Task prompt
Go through the data line by line. Copy each one holding the string "Volume".

Data extracts

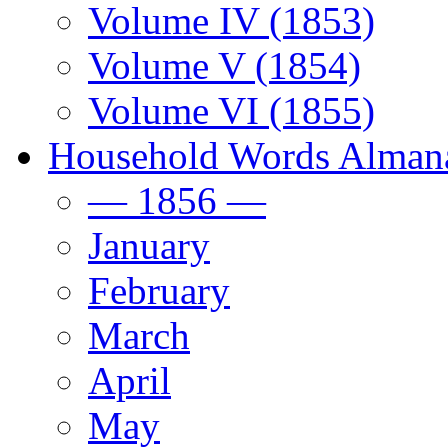
Volume IV (1853)
Volume V (1854)
Volume VI (1855)
Household Words Alman
— 1856 —
January
February
March
April
May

Your solution
Volume IV (1853)
Volume V (1854)
Volume VI (1855)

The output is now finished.